_YOUR ASSIGNMENT_:
Every entry in the following data should be output exactly.

_RECORDS PROVIDED_:
--- START ---
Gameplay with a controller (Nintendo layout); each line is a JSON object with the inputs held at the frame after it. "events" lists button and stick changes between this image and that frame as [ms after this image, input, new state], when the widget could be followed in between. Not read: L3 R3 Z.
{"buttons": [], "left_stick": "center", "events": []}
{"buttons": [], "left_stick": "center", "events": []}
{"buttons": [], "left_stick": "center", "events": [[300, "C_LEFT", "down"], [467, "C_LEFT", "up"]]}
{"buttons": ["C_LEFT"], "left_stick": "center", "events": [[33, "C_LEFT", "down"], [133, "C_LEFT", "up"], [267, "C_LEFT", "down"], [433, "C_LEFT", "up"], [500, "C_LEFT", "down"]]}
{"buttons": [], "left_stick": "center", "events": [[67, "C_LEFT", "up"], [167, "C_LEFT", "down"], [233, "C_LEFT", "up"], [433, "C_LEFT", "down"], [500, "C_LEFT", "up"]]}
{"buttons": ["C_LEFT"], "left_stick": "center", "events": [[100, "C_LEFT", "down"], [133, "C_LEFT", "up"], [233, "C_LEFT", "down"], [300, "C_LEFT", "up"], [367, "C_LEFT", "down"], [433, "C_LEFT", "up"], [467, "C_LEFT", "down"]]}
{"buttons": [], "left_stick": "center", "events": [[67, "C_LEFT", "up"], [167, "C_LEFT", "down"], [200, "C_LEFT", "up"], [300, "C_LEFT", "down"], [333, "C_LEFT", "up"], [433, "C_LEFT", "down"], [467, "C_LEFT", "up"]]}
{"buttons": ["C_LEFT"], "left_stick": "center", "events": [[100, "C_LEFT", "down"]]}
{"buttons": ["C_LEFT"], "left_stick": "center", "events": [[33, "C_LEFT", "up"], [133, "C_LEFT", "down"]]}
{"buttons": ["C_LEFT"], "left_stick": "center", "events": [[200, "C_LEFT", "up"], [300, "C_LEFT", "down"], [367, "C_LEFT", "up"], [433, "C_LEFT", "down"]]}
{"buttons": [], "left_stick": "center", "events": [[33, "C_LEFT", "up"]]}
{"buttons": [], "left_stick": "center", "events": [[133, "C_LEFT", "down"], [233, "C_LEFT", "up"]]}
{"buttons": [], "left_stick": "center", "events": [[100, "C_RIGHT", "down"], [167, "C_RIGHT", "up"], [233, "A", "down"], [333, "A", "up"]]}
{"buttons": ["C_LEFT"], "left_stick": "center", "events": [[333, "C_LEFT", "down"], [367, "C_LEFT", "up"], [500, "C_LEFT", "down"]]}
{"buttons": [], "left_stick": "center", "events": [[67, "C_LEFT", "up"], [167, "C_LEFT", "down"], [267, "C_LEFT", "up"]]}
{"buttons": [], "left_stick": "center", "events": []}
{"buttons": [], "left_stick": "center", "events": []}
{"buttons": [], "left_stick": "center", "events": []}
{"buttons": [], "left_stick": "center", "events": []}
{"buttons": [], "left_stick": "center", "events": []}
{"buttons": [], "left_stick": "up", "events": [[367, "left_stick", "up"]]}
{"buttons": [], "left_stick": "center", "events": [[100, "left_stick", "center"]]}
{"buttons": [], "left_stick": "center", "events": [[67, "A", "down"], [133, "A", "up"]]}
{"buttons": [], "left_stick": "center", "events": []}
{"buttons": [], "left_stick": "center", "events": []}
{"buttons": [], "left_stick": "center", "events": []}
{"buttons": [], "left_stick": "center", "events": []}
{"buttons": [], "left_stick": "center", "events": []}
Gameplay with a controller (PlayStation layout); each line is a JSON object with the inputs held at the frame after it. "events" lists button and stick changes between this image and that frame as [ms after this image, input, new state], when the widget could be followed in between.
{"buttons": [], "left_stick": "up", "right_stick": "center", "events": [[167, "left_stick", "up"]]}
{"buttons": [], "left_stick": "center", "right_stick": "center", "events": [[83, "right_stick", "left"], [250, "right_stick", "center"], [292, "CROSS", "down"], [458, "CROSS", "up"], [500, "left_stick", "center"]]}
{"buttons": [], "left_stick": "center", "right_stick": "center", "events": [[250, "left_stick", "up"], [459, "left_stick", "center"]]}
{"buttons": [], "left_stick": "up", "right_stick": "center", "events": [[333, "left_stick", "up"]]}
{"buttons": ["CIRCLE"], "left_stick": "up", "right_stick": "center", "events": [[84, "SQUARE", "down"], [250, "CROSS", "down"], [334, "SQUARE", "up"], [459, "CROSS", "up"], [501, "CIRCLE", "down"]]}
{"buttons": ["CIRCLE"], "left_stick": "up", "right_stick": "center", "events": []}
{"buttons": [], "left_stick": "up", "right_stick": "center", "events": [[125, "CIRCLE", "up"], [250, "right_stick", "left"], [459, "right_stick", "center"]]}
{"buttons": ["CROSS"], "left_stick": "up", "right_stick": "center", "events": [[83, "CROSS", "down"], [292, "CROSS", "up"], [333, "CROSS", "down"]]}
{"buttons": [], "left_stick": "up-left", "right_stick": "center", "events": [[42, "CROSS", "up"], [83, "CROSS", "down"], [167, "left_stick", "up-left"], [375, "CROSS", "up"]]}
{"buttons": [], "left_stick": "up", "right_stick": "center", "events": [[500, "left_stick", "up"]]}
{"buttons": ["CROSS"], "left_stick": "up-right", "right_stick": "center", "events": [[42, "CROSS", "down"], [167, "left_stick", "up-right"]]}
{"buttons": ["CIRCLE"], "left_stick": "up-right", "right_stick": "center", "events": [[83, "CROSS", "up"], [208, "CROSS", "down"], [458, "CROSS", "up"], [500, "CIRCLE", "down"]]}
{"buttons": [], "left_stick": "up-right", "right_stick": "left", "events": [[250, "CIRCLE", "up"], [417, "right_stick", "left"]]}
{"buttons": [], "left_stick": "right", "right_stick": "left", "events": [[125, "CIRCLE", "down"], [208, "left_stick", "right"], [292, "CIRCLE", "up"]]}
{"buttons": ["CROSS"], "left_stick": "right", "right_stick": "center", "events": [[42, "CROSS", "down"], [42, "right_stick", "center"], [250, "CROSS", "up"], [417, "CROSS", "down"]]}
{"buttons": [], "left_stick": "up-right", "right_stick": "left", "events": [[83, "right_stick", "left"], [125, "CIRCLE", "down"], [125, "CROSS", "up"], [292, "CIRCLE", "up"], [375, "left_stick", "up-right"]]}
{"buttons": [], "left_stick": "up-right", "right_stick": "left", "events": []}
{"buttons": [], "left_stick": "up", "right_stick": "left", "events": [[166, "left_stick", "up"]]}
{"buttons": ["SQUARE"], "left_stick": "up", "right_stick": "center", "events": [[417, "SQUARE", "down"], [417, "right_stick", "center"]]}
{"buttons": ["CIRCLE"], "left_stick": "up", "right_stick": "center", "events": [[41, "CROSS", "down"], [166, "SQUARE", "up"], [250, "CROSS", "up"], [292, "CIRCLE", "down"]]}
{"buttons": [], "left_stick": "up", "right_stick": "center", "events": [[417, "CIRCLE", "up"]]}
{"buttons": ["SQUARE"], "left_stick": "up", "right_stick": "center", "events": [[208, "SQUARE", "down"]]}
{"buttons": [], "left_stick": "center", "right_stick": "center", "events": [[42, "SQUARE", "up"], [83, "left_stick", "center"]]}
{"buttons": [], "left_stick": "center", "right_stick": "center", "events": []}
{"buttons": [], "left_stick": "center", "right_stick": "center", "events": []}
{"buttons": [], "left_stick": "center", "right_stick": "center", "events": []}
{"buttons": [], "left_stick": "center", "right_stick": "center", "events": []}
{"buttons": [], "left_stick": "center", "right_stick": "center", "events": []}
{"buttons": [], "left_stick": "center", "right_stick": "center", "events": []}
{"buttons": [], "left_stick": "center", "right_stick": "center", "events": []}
--- END ---
_TASK RESULT_:
Gameplay with a controller (Nintendo layout); each line is a JSON object with the inputs held at the frame after it. "events" lists button and stick changes between this image and that frame as [ms after this image, input, new state], when the widget could be followed in between. Not read: L3 R3 Z.
{"buttons": [], "left_stick": "center", "events": []}
{"buttons": [], "left_stick": "center", "events": []}
{"buttons": [], "left_stick": "center", "events": [[300, "C_LEFT", "down"], [467, "C_LEFT", "up"]]}
{"buttons": ["C_LEFT"], "left_stick": "center", "events": [[33, "C_LEFT", "down"], [133, "C_LEFT", "up"], [267, "C_LEFT", "down"], [433, "C_LEFT", "up"], [500, "C_LEFT", "down"]]}
{"buttons": [], "left_stick": "center", "events": [[67, "C_LEFT", "up"], [167, "C_LEFT", "down"], [233, "C_LEFT", "up"], [433, "C_LEFT", "down"], [500, "C_LEFT", "up"]]}
{"buttons": ["C_LEFT"], "left_stick": "center", "events": [[100, "C_LEFT", "down"], [133, "C_LEFT", "up"], [233, "C_LEFT", "down"], [300, "C_LEFT", "up"], [367, "C_LEFT", "down"], [433, "C_LEFT", "up"], [467, "C_LEFT", "down"]]}
{"buttons": [], "left_stick": "center", "events": [[67, "C_LEFT", "up"], [167, "C_LEFT", "down"], [200, "C_LEFT", "up"], [300, "C_LEFT", "down"], [333, "C_LEFT", "up"], [433, "C_LEFT", "down"], [467, "C_LEFT", "up"]]}
{"buttons": ["C_LEFT"], "left_stick": "center", "events": [[100, "C_LEFT", "down"]]}
{"buttons": ["C_LEFT"], "left_stick": "center", "events": [[33, "C_LEFT", "up"], [133, "C_LEFT", "down"]]}
{"buttons": ["C_LEFT"], "left_stick": "center", "events": [[200, "C_LEFT", "up"], [300, "C_LEFT", "down"], [367, "C_LEFT", "up"], [433, "C_LEFT", "down"]]}
{"buttons": [], "left_stick": "center", "events": [[33, "C_LEFT", "up"]]}
{"buttons": [], "left_stick": "center", "events": [[133, "C_LEFT", "down"], [233, "C_LEFT", "up"]]}
{"buttons": [], "left_stick": "center", "events": [[100, "C_RIGHT", "down"], [167, "C_RIGHT", "up"], [233, "A", "down"], [333, "A", "up"]]}
{"buttons": ["C_LEFT"], "left_stick": "center", "events": [[333, "C_LEFT", "down"], [367, "C_LEFT", "up"], [500, "C_LEFT", "down"]]}
{"buttons": [], "left_stick": "center", "events": [[67, "C_LEFT", "up"], [167, "C_LEFT", "down"], [267, "C_LEFT", "up"]]}
{"buttons": [], "left_stick": "center", "events": []}
{"buttons": [], "left_stick": "center", "events": []}
{"buttons": [], "left_stick": "center", "events": []}
{"buttons": [], "left_stick": "center", "events": []}
{"buttons": [], "left_stick": "center", "events": []}
{"buttons": [], "left_stick": "up", "events": [[367, "left_stick", "up"]]}
{"buttons": [], "left_stick": "center", "events": [[100, "left_stick", "center"]]}
{"buttons": [], "left_stick": "center", "events": [[67, "A", "down"], [133, "A", "up"]]}
{"buttons": [], "left_stick": "center", "events": []}
{"buttons": [], "left_stick": "center", "events": []}
{"buttons": [], "left_stick": "center", "events": []}
{"buttons": [], "left_stick": "center", "events": []}
{"buttons": [], "left_stick": "center", "events": []}
Gameplay with a controller (PlayStation layout); each line is a JSON object with the inputs held at the frame after it. "events" lists button and stick changes between this image and that frame as [ms after this image, input, new state], when the widget could be followed in between.
{"buttons": [], "left_stick": "up", "right_stick": "center", "events": [[167, "left_stick", "up"]]}
{"buttons": [], "left_stick": "center", "right_stick": "center", "events": [[83, "right_stick", "left"], [250, "right_stick", "center"], [292, "CROSS", "down"], [458, "CROSS", "up"], [500, "left_stick", "center"]]}
{"buttons": [], "left_stick": "center", "right_stick": "center", "events": [[250, "left_stick", "up"], [459, "left_stick", "center"]]}
{"buttons": [], "left_stick": "up", "right_stick": "center", "events": [[333, "left_stick", "up"]]}
{"buttons": ["CIRCLE"], "left_stick": "up", "right_stick": "center", "events": [[84, "SQUARE", "down"], [250, "CROSS", "down"], [334, "SQUARE", "up"], [459, "CROSS", "up"], [501, "CIRCLE", "down"]]}
{"buttons": ["CIRCLE"], "left_stick": "up", "right_stick": "center", "events": []}
{"buttons": [], "left_stick": "up", "right_stick": "center", "events": [[125, "CIRCLE", "up"], [250, "right_stick", "left"], [459, "right_stick", "center"]]}
{"buttons": ["CROSS"], "left_stick": "up", "right_stick": "center", "events": [[83, "CROSS", "down"], [292, "CROSS", "up"], [333, "CROSS", "down"]]}
{"buttons": [], "left_stick": "up-left", "right_stick": "center", "events": [[42, "CROSS", "up"], [83, "CROSS", "down"], [167, "left_stick", "up-left"], [375, "CROSS", "up"]]}
{"buttons": [], "left_stick": "up", "right_stick": "center", "events": [[500, "left_stick", "up"]]}
{"buttons": ["CROSS"], "left_stick": "up-right", "right_stick": "center", "events": [[42, "CROSS", "down"], [167, "left_stick", "up-right"]]}
{"buttons": ["CIRCLE"], "left_stick": "up-right", "right_stick": "center", "events": [[83, "CROSS", "up"], [208, "CROSS", "down"], [458, "CROSS", "up"], [500, "CIRCLE", "down"]]}
{"buttons": [], "left_stick": "up-right", "right_stick": "left", "events": [[250, "CIRCLE", "up"], [417, "right_stick", "left"]]}
{"buttons": [], "left_stick": "right", "right_stick": "left", "events": [[125, "CIRCLE", "down"], [208, "left_stick", "right"], [292, "CIRCLE", "up"]]}
{"buttons": ["CROSS"], "left_stick": "right", "right_stick": "center", "events": [[42, "CROSS", "down"], [42, "right_stick", "center"], [250, "CROSS", "up"], [417, "CROSS", "down"]]}
{"buttons": [], "left_stick": "up-right", "right_stick": "left", "events": [[83, "right_stick", "left"], [125, "CIRCLE", "down"], [125, "CROSS", "up"], [292, "CIRCLE", "up"], [375, "left_stick", "up-right"]]}
{"buttons": [], "left_stick": "up-right", "right_stick": "left", "events": []}
{"buttons": [], "left_stick": "up", "right_stick": "left", "events": [[166, "left_stick", "up"]]}
{"buttons": ["SQUARE"], "left_stick": "up", "right_stick": "center", "events": [[417, "SQUARE", "down"], [417, "right_stick", "center"]]}
{"buttons": ["CIRCLE"], "left_stick": "up", "right_stick": "center", "events": [[41, "CROSS", "down"], [166, "SQUARE", "up"], [250, "CROSS", "up"], [292, "CIRCLE", "down"]]}
{"buttons": [], "left_stick": "up", "right_stick": "center", "events": [[417, "CIRCLE", "up"]]}
{"buttons": ["SQUARE"], "left_stick": "up", "right_stick": "center", "events": [[208, "SQUARE", "down"]]}
{"buttons": [], "left_stick": "center", "right_stick": "center", "events": [[42, "SQUARE", "up"], [83, "left_stick", "center"]]}
{"buttons": [], "left_stick": "center", "right_stick": "center", "events": []}
{"buttons": [], "left_stick": "center", "right_stick": "center", "events": []}
{"buttons": [], "left_stick": "center", "right_stick": "center", "events": []}
{"buttons": [], "left_stick": "center", "right_stick": "center", "events": []}
{"buttons": [], "left_stick": "center", "right_stick": "center", "events": []}
{"buttons": [], "left_stick": "center", "right_stick": "center", "events": []}
{"buttons": [], "left_stick": "center", "right_stick": "center", "events": []}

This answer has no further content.